Susunan acara mencakup pembukaan oleh moderator, sambutan dari Ketua Program Studi dan Dekan Fakultas Ekonomi, penyampaian materi oleh narasumber, dan sesi diskusi interaktif. Meski diselenggarakan secara daring, diskusi tetap berjalan dinamis dengan keaktifan peserta dari berbagai kalangan.

Adapun peserta FGD ini meliputi stakeholder eksternal, alumni, dosen tetap, dan tenaga kependidikan, yaitu:

  • Stakeholder:

    • Bapak Bambang Irawan – Kepala Desa Tanjung Dalam

    • Bapak Anando Dwi Nugroho – Staf Dinas PUPR Kabupaten Lebong

    • Bapak Agus, S.H. – Perwakilan MPP Kabupaten Rejang Lebong

    • Ibu Marina Rasyada – Head Office Bursa Efek Indonesia (BEI)

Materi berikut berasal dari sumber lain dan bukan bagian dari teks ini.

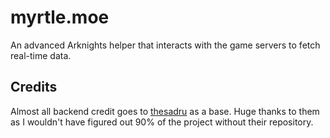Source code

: # myrtle.moe
An advanced Arknights helper that interacts with the game servers to fetch real-time data.

## Credits
Almost all backend credit goes to [thesadru](https://github.com/thesadru/ArkPRTS) as a base. Huge thanks to them as I wouldn't have figured out 90% of the project without their repository.
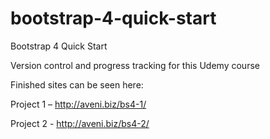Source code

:# bootstrap-4-quick-start

Bootstrap 4 Quick Start

Version control and progress tracking for this Udemy course

Finished sites can be seen here: 

Project 1 – http://aveni.biz/bs4-1/

Project 2 - http://aveni.biz/bs4-2/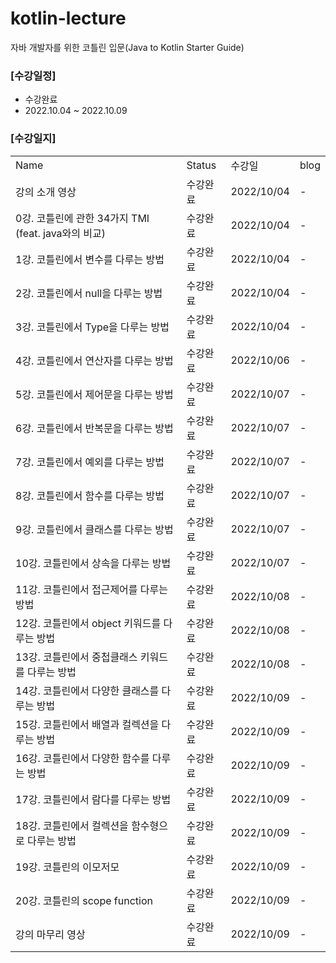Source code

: # kotlin-lecture
자바 개발자를 위한 코틀린 입문(Java to Kotlin Starter Guide)

### [수강일정]
- 수강완료 
- 2022.10.04 ~ 2022.10.09

### [수강일지]
| | | | |
|-|-|-|-|
|Name|Status|수강일|blog|
|강의 소개 영상|수강완료|2022/10/04|-|
|0강. 코틀린에 관한 34가지 TMI (feat. java와의 비교)|수강완료|2022/10/04|-|
|1강. 코틀린에서 변수를 다루는 방법|수강완료|2022/10/04|-|
|2강. 코틀린에서 null을 다루는 방법|수강완료|2022/10/04|-|
|3강. 코틀린에서 Type을 다루는 방법|수강완료|2022/10/04|-|
|4강. 코틀린에서 연산자를 다루는 방법|수강완료|2022/10/06|-|
|5강. 코틀린에서 제어문을 다루는 방법|수강완료|2022/10/07|-|
|6강. 코틀린에서 반복문을 다루는 방법|수강완료|2022/10/07|-|
|7강. 코틀린에서 예외를 다루는 방법|수강완료|2022/10/07|-|
|8강. 코틀린에서 함수를 다루는 방법|수강완료|2022/10/07|-|
|9강. 코틀린에서 클래스를 다루는 방법|수강완료|2022/10/07|-|
|10강. 코틀린에서 상속을 다루는 방법|수강완료|2022/10/07|-|
|11강. 코틀린에서 접근제어를 다루는 방법|수강완료|2022/10/08|-|
|12강. 코틀린에서 object 키워드를 다루는 방법|수강완료|2022/10/08|-|
|13강. 코틀린에서 중첩클래스 키워드를 다루는 방법|수강완료|2022/10/08|-|
|14강. 코틀린에서 다양한 클래스를 다루는 방법|수강완료|2022/10/09|-|
|15강. 코틀린에서 배열과 컬렉션을 다루는 방법|수강완료|2022/10/09|-|
|16강. 코틀린에서 다양한 함수를 다루는 방법|수강완료|2022/10/09|-|
|17강. 코틀린에서 람다를 다루는 방법|수강완료|2022/10/09|-|
|18강. 코틀린에서 컬렉션을 함수형으로 다루는 방법|수강완료|2022/10/09|-|
|19강. 코틀린의 이모저모|수강완료|2022/10/09|-|
|20강. 코틀린의 scope function|수강완료|2022/10/09|-|
|강의 마무리 영상|수강완료|2022/10/09|-|
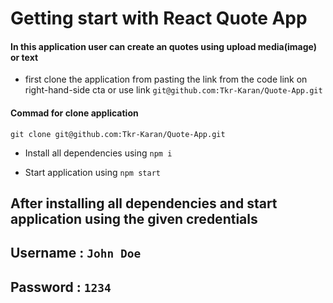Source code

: 
# Getting start with React Quote App 

#### In this application user can create an quotes using upload media(image) or text  

- first clone the application from pasting the link from the code link on right-hand-side cta or use link `git@github.com:Tkr-Karan/Quote-App.git`

#### Commad for clone application

    git clone git@github.com:Tkr-Karan/Quote-App.git


- Install all dependencies using `npm i`

- Start application using `npm start`

## After installing all dependencies and start application using the given credentials

## Username : `John Doe`

## Password : `1234` 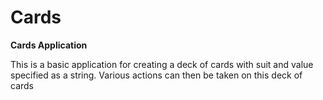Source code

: # Cards

**Cards Application**

This is a basic application for creating a deck of cards with suit and value 
specified as a string.  Various actions can then be taken on this deck of cards

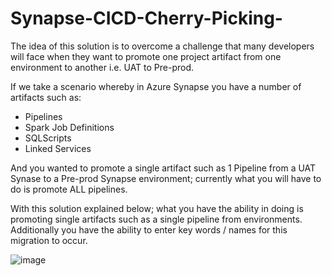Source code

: # Synapse-CICD-Cherry-Picking-

The idea of this solution is to overcome a challenge that many developers will face when they want to promote one project artifact from one environment to another i.e. UAT to Pre-prod. 

If we take a scenario whereby in Azure Synapse you have a number of artifacts such as:

- Pipelines
- Spark Job Definitions
- SQLScripts
- Linked Services 

And you wanted to promote a single artifact such as 1 Pipeline from a UAT Synase to a Pre-prod Synapse environment; currently what you will have to do is promote ALL pipelines.

With this solution explained below; what you have the ability in doing is promoting single artifacts such as a single pipeline from environments. Additionally you have the ability to enter key words / names for this migration to occur.

![image](https://user-images.githubusercontent.com/72390693/169803148-dff5c15f-fbd0-4403-a99a-e0c854a4acde.png)

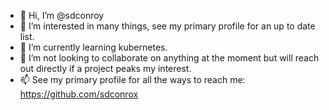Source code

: - 👋 Hi, I’m @sdconroy
- 👀 I’m interested in many things, see my primary profile for an up to date list.
- 🌱 I’m currently learning kubernetes.
- 💞️ I’m not looking to collaborate on anything at the moment but will reach out directly if a project peaks my interest.
- 📫 See my primary profile for all the ways to reach me: https://github.com/sdconrox

<!---
sdconroy/sdconroy is a ✨ special ✨ repository because its `README.md` (this file) appears on your GitHub profile.
You can click the Preview link to take a look at your changes.
--->
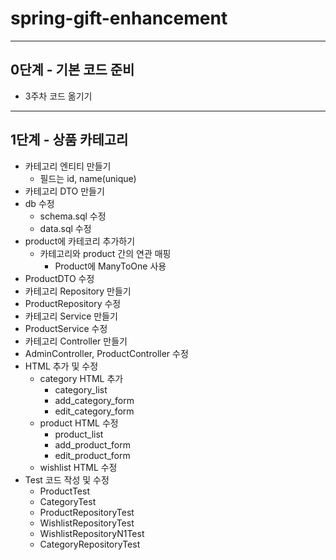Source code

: # spring-gift-enhancement

---
## 0단계 - 기본 코드 준비
- 3주차 코드 옮기기
---
## 1단계 - 상품 카테고리
- 카테고리 엔티티 만들기
  - 필드는 id, name(unique)
- 카테고리 DTO 만들기
- db 수정
  - schema.sql 수정
  - data.sql 수정
- product에 카테코리 추가하기
  - 카테고리와 product 간의 연관 매핑
    - Product에 ManyToOne 사용
- ProductDTO 수정
- 카테고리 Repository 만들기
- ProductRepository 수정
- 카테고리 Service 만들기
- ProductService 수정
- 카테고리 Controller 만들기
- AdminController, ProductController 수정
- HTML 추가 및 수정
  - category HTML 추가
    - category_list
    - add_category_form
    - edit_category_form
  - product HTML 수정
    - product_list
    - add_product_form
    - edit_product_form
  - wishlist HTML 수정
- Test 코드 작성 및 수정
  - ProductTest
  - CategoryTest
  - ProductRepositoryTest
  - WishlistRepositoryTest
  - WishlistRepositoryN1Test
  - CategoryRepositoryTest

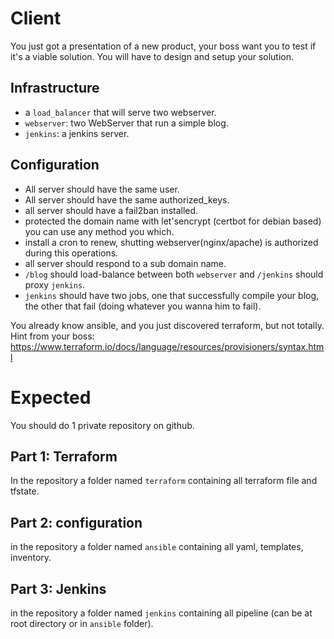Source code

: 
# Client

You just got a presentation of a new product, your boss want you to test if it's a viable solution.
You will have to design and setup your solution.


## Infrastructure

  - a `load_balancer` that will serve two webserver.
  - `webserver`: two WebServer that run a simple blog.
  - `jenkins`: a jenkins server.

## Configuration

  - All server should have the same user.
  - All server should have the same authorized_keys.
  - all server should have a fail2ban installed.
  - protected the domain name with let'sencrypt (certbot for debian based) you can use any method you which.
  - install a cron to renew, shutting webserver(nginx/apache) is authorized during this operations.
  - all server should respond to a sub domain name.
  - `/blog` should load-balance between both `webserver` and `/jenkins` should proxy `jenkins`.
  - `jenkins` should have two jobs, one that successfully compile your blog, the other that fail
    (doing whatever you wanna him to fail).

You already know ansible, and you just discovered terraform, but not totally.
Hint from your boss: https://www.terraform.io/docs/language/resources/provisioners/syntax.html


# Expected

You should do 1 private repository on github.

## Part 1: Terraform

In the repository a folder named `terraform` containing all terraform file and tfstate.

## Part 2: configuration

in the repository a folder named `ansible` containing all yaml, templates, inventory.

## Part 3: Jenkins

in the repository a folder named `jenkins` containing all pipeline (can be at root directory or in
`ansible` folder).
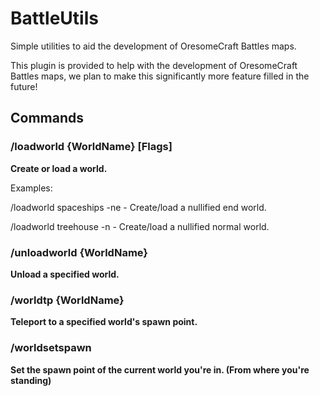 BattleUtils
===========

Simple utilities to aid the development of OresomeCraft Battles maps.

This plugin is provided to help with the development of OresomeCraft Battles maps, we plan to make this significantly more feature filled in the future!

## Commands
### /loadworld {WorldName} [Flags]
**Create or load a world.**

Examples:

/loadworld spaceships -ne  - Create/load a nullified end world.

/loadworld treehouse -n  - Create/load a nullified normal world.

### /unloadworld {WorldName}
**Unload a specified world.**

### /worldtp {WorldName}
**Teleport to a specified world's spawn point.**

### /worldsetspawn
**Set the spawn point of the current world you're in. (From where you're standing)**

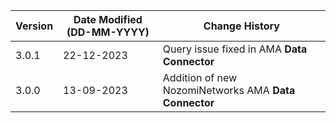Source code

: | **Version** | **Date Modified (DD-MM-YYYY)** | **Change History**                                                 |
|-------------|--------------------------------|--------------------------------------------------------------------|
| 3.0.1       | 22-12-2023                     |    Query issue fixed in AMA **Data Connector**                     |
| 3.0.0       | 13-09-2023                     |	Addition of new NozomiNetworks AMA **Data Connector**           |  
         
                                                                                                                 
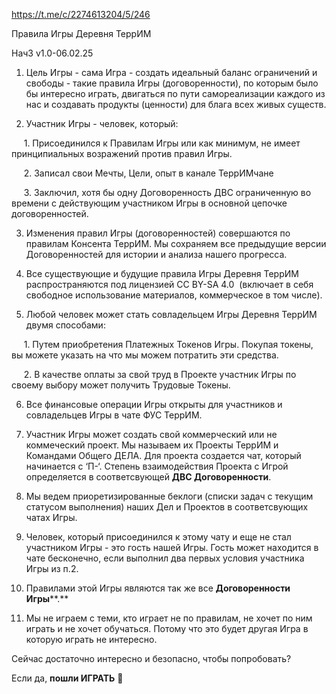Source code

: 
https://t.me/c/2274613204/5/246

Правила Игры Деревня ТеррИМ

Нач3 v1.0-06.02.25

  

1. Цель Игры - сама Игра - создать идеальный баланс ограничений и свободы - такие правила Игры (договоренности), по которым было бы интересно играть, двигаться по пути самореализации каждого из нас и создавать продукты (ценности) для блага всех живых существ.

  

2. Участник Игры - человек, который:

     1. Присоединился к Правилам Игры или как минимум, не имеет принципиальных возражений против правил Игры.

     2. Записал свои Мечты, Цели, опыт в канале ТеррИМчане

     3. Заключил, хотя бы одну Договоренность ДВС ограниченную во времени с действующим участником Игры в основной цепочке договоренностей.

  

3. Изменения правил Игры (договоренностей) совершаются по правилам Консента ТеррИМ. Мы сохраняем все предыдущие версии Договоренностей для истории и анализа нашего прогресса.

  

4. Все существующие и будущие правила Игры Деревня ТеррИМ распространяются под лицензией CC BY-SA 4.0  (включает в себя свободное использование материалов, коммерческое в том числе).

  

5. Любой человек может стать совладельцем Игры Деревня ТеррИМ двумя способами:

     1. Путем приобретения Платежных Токенов Игры. Покупая токены, вы можете указать на что мы можем потратить эти средства.

     2. В качестве оплаты за свой труд в Проекте участник Игры по своему выбору может получить Трудовые Токены. 

  

6. Все финансовые операции Игры открыты для участников и совладельцев Игры в чате ФУС ТеррИМ.

  

7. Участник Игры может создать свой коммерческий или не коммеческий проект. Мы называем их Проекты ТеррИМ и Командами Общего ДЕЛА. Для проекта создается чат, который начинается с ‘П-‘. Степень взаимодействия Проекта с Игрой определяется в соответсвующей **ДВС Договоренности**. 

  

8. Мы ведем приоретизированные беклоги (списки задач с текущим статусом выполнения) наших Дел и Проектов в соответсвующих чатах Игры.

  

9. Человек, который присоединился к этому чату и еще не стал участником Игры - это гость нашей Игры. Гость может находится в чате бесконечно, если выполнил два первых условия участника Игры из п.2. 

  

10. Правилами этой Игры являются так же все **Договоренности Игры****.**

  

11. Мы не играем с теми, кто играет не по правилам, не хочет по ним играть и не хочет обучаться. Потому что это будет другая Игра в которую играть не интересно.

  

Сейчас достаточно интересно и безопасно, чтобы попробовать?  

Если да, **пошли ИГРАТЬ** 🥳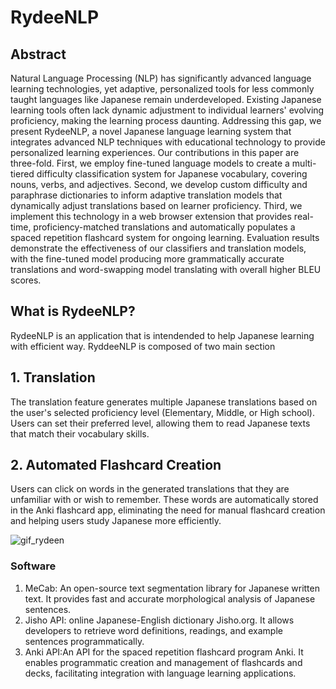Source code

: # RydeeNLP

## Abstract
Natural Language Processing (NLP) has significantly advanced language learning technologies, yet adaptive, personalized tools for less commonly taught languages like Japanese remain underdeveloped. Existing Japanese learning tools often lack dynamic adjustment to individual learners' evolving proficiency, making the learning process daunting. Addressing this gap, we present RydeeNLP, a novel Japanese language learning system that integrates advanced NLP techniques with educational technology to provide personalized learning experiences. Our contributions in this paper are three-fold. First, we employ fine-tuned language models to create a multi-tiered difficulty classification system for Japanese vocabulary, covering nouns, verbs, and adjectives. Second, we develop custom difficulty and paraphrase dictionaries to inform adaptive translation models that dynamically adjust translations based on learner proficiency. Third, we implement this technology in a web browser extension that provides real-time, proficiency-matched translations and automatically populates a spaced repetition flashcard system for ongoing learning. Evaluation results demonstrate the effectiveness of our classifiers and translation models, with the fine-tuned model producing more grammatically accurate translations and word-swapping model translating with overall higher BLEU scores. 

## What is RydeeNLP?
RydeeNLP is an application that is intendended to help Japanese learning with efficient way. RyddeeNLP is composed of two main section



## 1. Translation
The translation feature generates multiple Japanese translations based on the user's selected proficiency level (Elementary, Middle, or High school). 
Users can set their preferred level, allowing them to read Japanese texts that match their vocabulary skills.

## 2. Automated Flashcard Creation
Users can click on words in the generated translations that they are unfamiliar with or wish to remember. 
These words are automatically stored in the Anki flashcard app, eliminating the need for manual flashcard creation and helping users study Japanese more efficiently.



![gif_rydeen](https://github.com/user-attachments/assets/1946e901-d866-4e5c-ac14-fda10decb5e9)



### Software
1. MeCab: An open-source text segmentation library for Japanese written text. It provides fast and accurate morphological analysis of Japanese sentences.
2. Jisho API: online Japanese-English dictionary Jisho.org. It allows developers to retrieve word definitions, readings, and example sentences programmatically.
3. Anki API:An API for the spaced repetition flashcard program Anki. It enables programmatic creation and management of flashcards and decks, facilitating integration with language learning applications.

    • Bapak Wuwun Mirza, M.T. – ASN Inspektorat Kabupaten Rejang Lebong

  • Alumni:

    • M. Alfarizi Romadon

    • Jesica Zhindi Berliana Saputri

    • Laura Puspita Sari

Dari kegiatan FGD ini, dihasilkan sejumlah poin evaluatif penting untuk memperkuat arah kurikulum Program Studi Akuntansi:

  1. Mata kuliah harus sesuai dengan visi misi program studi.

  2. Profil lulusan perlu diarahkan ke kompetensi, bukan hanya profesi.

  3. Capaian pembelajaran dapat disesuaikan, tidak harus mencakup seluruh standar KKNI.

  4. Definisi tolak ukur Capaian Pembelajaran (CPL) harus dirumuskan secara jelas.

  5. Bahan kajian dalam kurikulum masih perlu dievaluasi dan disempurnakan.

Melalui pelaksanaan FGD secara daring ini, Program Studi Akuntansi Universitas Pat Petulai menunjukkan komitmen untuk terus melakukan pembaruan kurikulum secara terbuka, inklusif, dan adaptif terhadap perkembangan zaman serta kebutuhan pasar kerja.